PROBLEM DESCRIPTION: Give the number of lines below that contain the string "slice", and no other text.

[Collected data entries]
=====

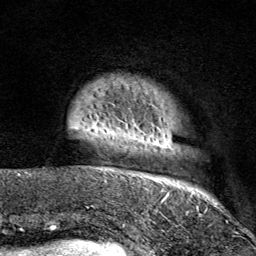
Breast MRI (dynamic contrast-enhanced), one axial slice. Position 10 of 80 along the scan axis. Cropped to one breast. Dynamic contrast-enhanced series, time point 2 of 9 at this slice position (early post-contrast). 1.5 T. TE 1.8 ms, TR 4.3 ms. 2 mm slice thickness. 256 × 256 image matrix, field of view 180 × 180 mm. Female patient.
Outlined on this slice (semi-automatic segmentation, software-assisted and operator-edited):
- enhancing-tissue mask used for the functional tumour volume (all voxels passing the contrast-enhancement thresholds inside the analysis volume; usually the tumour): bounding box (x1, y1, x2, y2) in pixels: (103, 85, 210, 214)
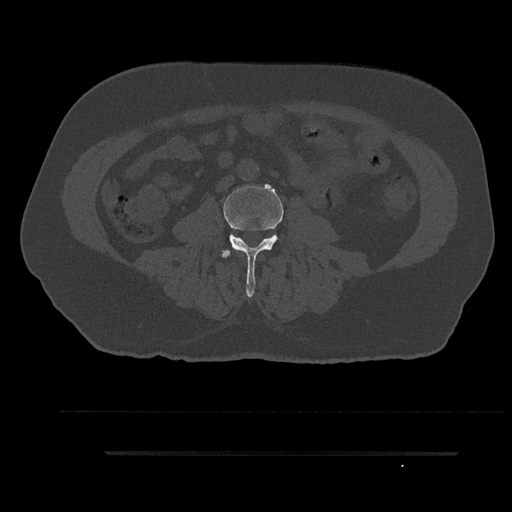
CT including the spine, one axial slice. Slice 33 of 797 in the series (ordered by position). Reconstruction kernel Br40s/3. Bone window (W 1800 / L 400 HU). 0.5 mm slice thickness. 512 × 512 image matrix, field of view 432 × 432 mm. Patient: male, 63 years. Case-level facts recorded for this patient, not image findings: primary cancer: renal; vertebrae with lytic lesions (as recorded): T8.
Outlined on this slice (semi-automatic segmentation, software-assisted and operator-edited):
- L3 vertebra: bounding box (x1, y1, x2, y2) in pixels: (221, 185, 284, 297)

=====

ANSWER BOX: 4